Film d’animation franco-luxembourgo-canado-néerlandais de Pierre Földes (2022), avec (voix) Amaury de Crayencour, Mathilde Auneveux, Arnaud Maillard, Bruno Paviot, Féodor Atkine, Pierre Földes, Laurent Stocker, Jean-Pierre Kalfon, Marie-Christine Barrault, Noée Abita, Théophile Baquet, Julien Crampon, Damien Zanoly… 1h40. Sortie le 22 mars 2023.





Novelliste de génie, l’écrivain japonais Haruki Murakami est cité depuis au moins deux décennies comme l’un des plus sérieux favoris au Prix Nobel de littérature. Il s’est imposé dans ce créneau particulier comme l’un des plus dignes héritiers d’Edgar Poe, Dino Buzzati et Roald Dahl par sa capacité à aller à l’essentiel en quelques pages, avec un goût prononcé pour les cultures étrangères et plus particulièrement la civilisation européenne. Son œuvre n’a pourtant guère inspiré au cinéma que peu de films marquants, à l’exception notable de Burning (2018) de Lee Chang-dong et Drive My Car (2021) de Ryûsuke Hamaguchi. Le cinéaste Pierre Földes a sélectionné plusieurs nouvelles qu’il va parfois jusqu’à enchevêtrer en choisissant pour épicentre le tsunami dévastateur de 2011 et les traumatismes durables qu’il a engendrés. Un tremblement de terre et un raz de marée qui suscitent dans ce film d’animation des réactions exacerbées et engendrent des phénomènes étranges. Saules aveugles, femme endormie (Belfond, 2008) est un recueil dont le titre reflète la poésie parfois à la lisière du surréalisme. Le film puise toutefois son inspiration dans deux autres ouvrages de l’auteur, tant ses écrits se répondent et résonnent avec une rare cohérence. Il regroupe en fait divers textes dont les titres reflètent la singularité : Crapaudin sauve Tokyo, Un ovni a atterri à Kushiro, Le jour de ses vingt ans, Le petit grèbe, Saules aveugles femme endormie, L’oiseau à ressort et Les femmes du mardi.

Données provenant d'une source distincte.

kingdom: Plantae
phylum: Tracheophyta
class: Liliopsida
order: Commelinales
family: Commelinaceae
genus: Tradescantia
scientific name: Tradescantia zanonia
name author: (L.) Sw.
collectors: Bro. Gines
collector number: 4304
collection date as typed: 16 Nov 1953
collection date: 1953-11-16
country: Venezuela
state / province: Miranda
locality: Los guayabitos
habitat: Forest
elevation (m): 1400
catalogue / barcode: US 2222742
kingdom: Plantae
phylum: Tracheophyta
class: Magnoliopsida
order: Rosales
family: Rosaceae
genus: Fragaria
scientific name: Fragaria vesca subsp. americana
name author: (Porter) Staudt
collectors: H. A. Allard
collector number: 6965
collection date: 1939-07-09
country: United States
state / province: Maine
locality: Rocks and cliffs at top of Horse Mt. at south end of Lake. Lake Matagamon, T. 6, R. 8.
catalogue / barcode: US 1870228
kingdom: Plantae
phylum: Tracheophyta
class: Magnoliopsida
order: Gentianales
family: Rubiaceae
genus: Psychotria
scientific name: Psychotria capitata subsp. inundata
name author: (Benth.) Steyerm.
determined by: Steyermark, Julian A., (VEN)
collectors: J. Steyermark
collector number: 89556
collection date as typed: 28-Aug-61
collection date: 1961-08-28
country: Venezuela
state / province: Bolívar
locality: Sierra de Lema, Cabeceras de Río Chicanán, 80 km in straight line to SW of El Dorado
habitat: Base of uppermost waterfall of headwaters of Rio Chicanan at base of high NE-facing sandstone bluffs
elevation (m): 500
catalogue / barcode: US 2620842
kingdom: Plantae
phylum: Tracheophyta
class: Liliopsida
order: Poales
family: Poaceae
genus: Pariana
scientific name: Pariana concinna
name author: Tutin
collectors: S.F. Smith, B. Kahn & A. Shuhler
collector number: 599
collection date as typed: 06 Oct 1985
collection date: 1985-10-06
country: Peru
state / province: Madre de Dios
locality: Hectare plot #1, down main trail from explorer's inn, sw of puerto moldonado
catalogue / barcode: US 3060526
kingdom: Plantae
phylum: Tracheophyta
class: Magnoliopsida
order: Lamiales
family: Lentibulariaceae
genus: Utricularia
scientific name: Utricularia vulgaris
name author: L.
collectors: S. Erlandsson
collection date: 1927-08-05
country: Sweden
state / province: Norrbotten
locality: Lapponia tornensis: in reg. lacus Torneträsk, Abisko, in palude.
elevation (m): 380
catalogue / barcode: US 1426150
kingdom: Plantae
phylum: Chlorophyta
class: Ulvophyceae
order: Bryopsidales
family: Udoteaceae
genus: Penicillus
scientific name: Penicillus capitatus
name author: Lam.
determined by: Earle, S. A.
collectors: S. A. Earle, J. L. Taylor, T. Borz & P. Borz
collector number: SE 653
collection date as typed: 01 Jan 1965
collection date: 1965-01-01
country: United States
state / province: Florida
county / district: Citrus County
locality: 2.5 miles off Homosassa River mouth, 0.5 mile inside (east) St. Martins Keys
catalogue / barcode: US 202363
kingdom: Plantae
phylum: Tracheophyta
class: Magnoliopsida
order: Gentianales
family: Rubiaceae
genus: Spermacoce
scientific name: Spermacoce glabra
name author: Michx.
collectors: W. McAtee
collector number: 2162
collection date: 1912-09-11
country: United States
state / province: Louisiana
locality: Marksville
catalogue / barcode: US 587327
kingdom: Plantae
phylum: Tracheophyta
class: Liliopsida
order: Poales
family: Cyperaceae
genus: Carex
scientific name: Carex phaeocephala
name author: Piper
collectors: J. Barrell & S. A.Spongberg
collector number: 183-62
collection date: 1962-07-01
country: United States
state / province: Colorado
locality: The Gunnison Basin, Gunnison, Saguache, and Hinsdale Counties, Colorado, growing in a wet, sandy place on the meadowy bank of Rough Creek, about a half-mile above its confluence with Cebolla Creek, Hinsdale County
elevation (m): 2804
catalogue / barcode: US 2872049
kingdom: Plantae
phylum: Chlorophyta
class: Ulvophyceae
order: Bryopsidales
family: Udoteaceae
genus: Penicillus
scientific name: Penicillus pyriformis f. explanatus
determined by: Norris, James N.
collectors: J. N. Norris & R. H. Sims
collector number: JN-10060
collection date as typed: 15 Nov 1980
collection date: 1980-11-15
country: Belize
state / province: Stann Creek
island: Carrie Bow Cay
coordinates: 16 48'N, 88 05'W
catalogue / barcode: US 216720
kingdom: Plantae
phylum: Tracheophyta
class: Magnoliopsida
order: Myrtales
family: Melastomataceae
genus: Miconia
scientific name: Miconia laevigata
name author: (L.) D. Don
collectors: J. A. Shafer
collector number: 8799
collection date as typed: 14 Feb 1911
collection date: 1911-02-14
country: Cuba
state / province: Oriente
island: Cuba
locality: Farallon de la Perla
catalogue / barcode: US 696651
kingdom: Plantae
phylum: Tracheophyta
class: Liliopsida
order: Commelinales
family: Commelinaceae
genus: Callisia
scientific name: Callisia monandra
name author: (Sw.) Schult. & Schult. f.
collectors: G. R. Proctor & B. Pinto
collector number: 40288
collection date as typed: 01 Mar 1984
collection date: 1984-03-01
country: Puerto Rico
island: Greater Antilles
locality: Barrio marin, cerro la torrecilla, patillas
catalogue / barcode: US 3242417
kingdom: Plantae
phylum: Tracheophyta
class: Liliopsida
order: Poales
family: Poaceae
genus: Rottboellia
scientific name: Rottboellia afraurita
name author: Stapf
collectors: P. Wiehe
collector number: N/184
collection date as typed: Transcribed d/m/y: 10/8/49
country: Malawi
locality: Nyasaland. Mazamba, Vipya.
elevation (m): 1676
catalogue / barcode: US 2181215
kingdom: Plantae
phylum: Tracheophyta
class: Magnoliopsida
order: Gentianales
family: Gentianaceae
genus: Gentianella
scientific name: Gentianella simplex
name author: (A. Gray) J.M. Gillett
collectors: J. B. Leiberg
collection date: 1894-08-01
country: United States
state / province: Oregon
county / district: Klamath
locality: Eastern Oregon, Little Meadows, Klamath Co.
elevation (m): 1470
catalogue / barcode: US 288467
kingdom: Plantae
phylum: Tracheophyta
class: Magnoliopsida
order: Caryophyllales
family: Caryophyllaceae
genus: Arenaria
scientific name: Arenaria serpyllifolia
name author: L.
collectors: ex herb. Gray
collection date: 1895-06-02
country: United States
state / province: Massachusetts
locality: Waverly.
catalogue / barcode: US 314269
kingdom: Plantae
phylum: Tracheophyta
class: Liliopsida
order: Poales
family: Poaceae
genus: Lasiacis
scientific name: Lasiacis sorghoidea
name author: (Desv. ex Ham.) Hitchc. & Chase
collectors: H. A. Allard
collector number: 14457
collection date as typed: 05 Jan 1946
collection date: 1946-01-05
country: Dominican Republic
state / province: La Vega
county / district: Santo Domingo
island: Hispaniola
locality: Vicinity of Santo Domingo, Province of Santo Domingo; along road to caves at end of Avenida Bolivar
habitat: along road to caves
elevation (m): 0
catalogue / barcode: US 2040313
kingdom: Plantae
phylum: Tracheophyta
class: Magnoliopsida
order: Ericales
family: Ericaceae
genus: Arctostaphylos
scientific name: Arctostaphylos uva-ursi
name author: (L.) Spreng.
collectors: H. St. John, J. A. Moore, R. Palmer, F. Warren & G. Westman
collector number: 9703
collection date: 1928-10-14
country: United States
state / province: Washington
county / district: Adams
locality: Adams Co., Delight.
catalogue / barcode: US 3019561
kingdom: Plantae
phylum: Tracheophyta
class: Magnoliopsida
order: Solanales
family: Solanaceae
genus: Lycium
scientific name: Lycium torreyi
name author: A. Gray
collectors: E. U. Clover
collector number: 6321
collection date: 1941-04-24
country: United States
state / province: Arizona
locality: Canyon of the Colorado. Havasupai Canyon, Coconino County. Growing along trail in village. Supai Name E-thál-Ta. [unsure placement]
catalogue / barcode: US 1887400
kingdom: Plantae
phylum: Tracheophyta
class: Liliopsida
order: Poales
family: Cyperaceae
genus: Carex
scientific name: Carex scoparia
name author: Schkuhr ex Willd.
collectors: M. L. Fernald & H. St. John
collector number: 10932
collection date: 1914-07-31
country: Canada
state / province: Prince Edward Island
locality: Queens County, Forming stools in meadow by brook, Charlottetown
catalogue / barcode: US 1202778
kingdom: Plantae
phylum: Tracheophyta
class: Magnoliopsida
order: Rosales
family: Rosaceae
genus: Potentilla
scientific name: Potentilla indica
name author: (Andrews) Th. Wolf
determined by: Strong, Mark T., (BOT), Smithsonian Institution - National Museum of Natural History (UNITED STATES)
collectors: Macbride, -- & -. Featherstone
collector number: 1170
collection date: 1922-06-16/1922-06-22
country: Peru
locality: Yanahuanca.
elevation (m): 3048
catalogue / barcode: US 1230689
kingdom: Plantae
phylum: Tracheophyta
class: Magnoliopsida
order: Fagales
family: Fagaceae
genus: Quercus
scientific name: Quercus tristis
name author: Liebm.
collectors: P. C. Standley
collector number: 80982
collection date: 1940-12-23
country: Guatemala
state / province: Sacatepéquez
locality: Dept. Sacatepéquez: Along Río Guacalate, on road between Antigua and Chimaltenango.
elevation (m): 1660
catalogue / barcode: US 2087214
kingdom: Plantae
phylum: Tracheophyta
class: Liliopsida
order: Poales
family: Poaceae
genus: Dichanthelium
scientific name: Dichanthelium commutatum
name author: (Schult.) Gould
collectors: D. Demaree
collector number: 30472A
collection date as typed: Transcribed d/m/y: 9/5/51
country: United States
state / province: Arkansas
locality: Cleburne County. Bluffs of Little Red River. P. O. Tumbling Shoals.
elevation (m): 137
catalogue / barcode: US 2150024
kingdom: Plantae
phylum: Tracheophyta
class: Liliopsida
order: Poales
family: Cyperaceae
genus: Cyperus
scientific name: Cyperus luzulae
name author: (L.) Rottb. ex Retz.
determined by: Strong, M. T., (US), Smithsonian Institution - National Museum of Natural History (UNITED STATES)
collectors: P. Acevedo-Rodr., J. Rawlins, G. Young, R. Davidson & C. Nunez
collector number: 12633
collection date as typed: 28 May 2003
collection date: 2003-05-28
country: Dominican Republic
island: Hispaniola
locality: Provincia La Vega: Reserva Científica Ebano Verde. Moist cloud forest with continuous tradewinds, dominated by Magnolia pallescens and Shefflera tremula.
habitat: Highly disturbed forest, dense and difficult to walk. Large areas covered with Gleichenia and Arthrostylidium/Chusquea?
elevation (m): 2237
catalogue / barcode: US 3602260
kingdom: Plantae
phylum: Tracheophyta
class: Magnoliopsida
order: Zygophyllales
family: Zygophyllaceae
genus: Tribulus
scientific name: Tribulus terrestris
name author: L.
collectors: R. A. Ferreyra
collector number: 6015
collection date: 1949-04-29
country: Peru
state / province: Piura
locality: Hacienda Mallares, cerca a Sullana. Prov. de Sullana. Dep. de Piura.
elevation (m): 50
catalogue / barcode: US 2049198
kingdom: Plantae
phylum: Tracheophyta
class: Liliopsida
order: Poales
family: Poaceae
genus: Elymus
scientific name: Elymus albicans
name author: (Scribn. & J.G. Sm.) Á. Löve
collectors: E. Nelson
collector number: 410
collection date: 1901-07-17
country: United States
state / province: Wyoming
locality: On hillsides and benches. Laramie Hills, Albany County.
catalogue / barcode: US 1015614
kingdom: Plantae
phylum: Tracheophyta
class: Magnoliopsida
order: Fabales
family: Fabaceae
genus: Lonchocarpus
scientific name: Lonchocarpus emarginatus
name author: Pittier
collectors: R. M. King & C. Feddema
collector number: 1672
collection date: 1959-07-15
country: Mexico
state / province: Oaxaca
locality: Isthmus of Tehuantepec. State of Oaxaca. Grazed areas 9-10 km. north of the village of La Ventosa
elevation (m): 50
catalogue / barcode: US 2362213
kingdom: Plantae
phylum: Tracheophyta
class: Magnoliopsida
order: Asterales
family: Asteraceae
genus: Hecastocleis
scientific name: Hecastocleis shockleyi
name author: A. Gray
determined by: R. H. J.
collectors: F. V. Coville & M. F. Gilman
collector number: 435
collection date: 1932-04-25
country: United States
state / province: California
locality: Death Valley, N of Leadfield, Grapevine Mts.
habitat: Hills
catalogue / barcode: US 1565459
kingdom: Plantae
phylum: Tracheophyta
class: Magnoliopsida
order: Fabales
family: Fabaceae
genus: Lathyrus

Fils d’un autre réalisateur de talent, le pionnier de l’animation informatique d’origine hongroise Peter Földes (1924-1977), prix du jury du court métrage à Cannes en 1974 pour Hunger et César du meilleur court métrage d’animation en 1978 pour Rêve, Pierre Földes est un transfuge de la musique. C’est sans doute ce qui lui confère un sens du tempo qui fait d’autant plus merveille dans Saules aveugles, femme endormie qu’il va de pair avec d’autres partis pris esthétiques assumés : de rares mouvements de caméra, des plans fixes, des décors parfois esquissés, des protagonistes assez peu nombreux, des personnages secondaires délibérément traités comme des ombres sinon des spectres et quelques passerelles entre ces différents groupes humains. Face à ce spectacle d’une rare élégance et à ses échappées dans un monde alternatif où l’irrationnel s’immisce en plein cœur du quotidien, les sentiments les plus multiples nous submergent. La mise en scène nous entraîne dans un univers aussi mystérieux qu’exotique où règnent l’étrange et le merveilleux, mais aussi le cocasse et la mélancolie. Le tout en compagnie d’une grenouille de deux mètres de haut, d’un lombric géant et d’autres figures symboliques qui constituent un bestiaire fantastique, au propre comme au figuré. Avec une spécificité notoire pour un film d’animation : celui-ci s’adresse en priorité aux adolescents et aux adultes… surtout s’ils sont parvenus à conserver intacte leur âme d’enfants et toute leur capacité à s’émerveiller.